BEGIN

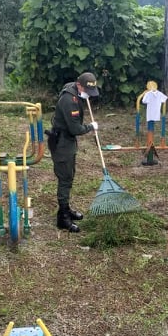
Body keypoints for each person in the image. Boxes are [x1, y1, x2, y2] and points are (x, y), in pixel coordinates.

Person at [49, 72, 100, 233]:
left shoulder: (74, 90)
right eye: (87, 91)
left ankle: (66, 208)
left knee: (69, 175)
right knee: (65, 178)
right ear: (79, 85)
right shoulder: (69, 100)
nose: (88, 95)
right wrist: (91, 127)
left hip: (67, 141)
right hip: (62, 143)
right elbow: (75, 129)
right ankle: (62, 217)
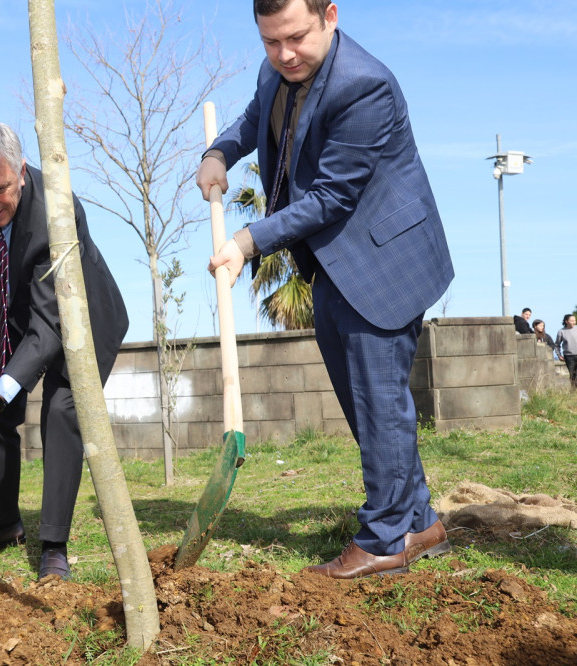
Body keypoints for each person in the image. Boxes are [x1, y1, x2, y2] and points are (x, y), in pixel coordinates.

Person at [197, 0, 454, 578]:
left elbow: (332, 197)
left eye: (296, 38)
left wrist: (246, 241)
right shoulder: (278, 71)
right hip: (333, 262)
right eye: (270, 43)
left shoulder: (365, 86)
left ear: (330, 15)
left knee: (379, 405)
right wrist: (220, 154)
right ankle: (419, 523)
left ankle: (385, 540)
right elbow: (253, 118)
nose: (285, 54)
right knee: (370, 407)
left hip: (384, 261)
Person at [0, 120, 128, 580]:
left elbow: (50, 328)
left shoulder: (56, 214)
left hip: (79, 313)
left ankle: (53, 545)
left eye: (0, 189)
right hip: (10, 309)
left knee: (62, 408)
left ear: (22, 171)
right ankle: (6, 523)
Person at [555, 314, 577, 387]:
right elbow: (557, 344)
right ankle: (573, 391)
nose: (574, 322)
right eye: (572, 321)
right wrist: (559, 355)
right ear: (566, 321)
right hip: (569, 356)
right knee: (572, 374)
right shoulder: (561, 331)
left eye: (574, 320)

END

*What to produce*. Nothing but the records, restated word for word and stripped of images, belongs in the answer.

*Written response*.
Body keypoints for each person in the image. Boxes are [x1, y1, x2, y2] and points are (x, y), in pixel coordinates.

Person at [49, 72, 100, 233]:
left shoulder: (74, 90)
right eye: (87, 91)
left ankle: (66, 208)
left knee: (69, 175)
right knee: (65, 178)
right ear: (79, 85)
right shoulder: (69, 100)
nose: (88, 95)
right wrist: (91, 127)
left hip: (67, 141)
right hip: (62, 143)
right elbow: (75, 129)
right ankle: (62, 217)
Body keypoints for each person in the image. Boxes are [x1, y1, x2, y2] and points are (x, y), in pixel coordinates.

Person at [197, 0, 454, 578]:
left elbow: (332, 197)
left eye: (296, 38)
left wrist: (246, 241)
right shoulder: (278, 71)
right hip: (333, 262)
right eye: (270, 43)
left shoulder: (365, 86)
left ear: (330, 15)
left knee: (379, 405)
right wrist: (220, 154)
right ankle: (419, 523)
left ankle: (385, 540)
right elbow: (253, 118)
nose: (285, 54)
right knee: (370, 407)
left hip: (384, 261)
Person at [0, 120, 128, 580]:
left elbow: (50, 328)
left shoulder: (56, 214)
left hip: (79, 313)
left ankle: (53, 545)
left eye: (0, 189)
right hip: (10, 309)
left knee: (62, 408)
left ear: (22, 171)
right ankle: (6, 523)
Person at [555, 314, 577, 387]:
right elbow: (557, 344)
right ankle: (573, 391)
nose: (574, 322)
right eye: (572, 321)
right wrist: (559, 355)
right ear: (566, 321)
right hip: (569, 356)
right knee: (572, 374)
right shoulder: (561, 331)
left eye: (574, 320)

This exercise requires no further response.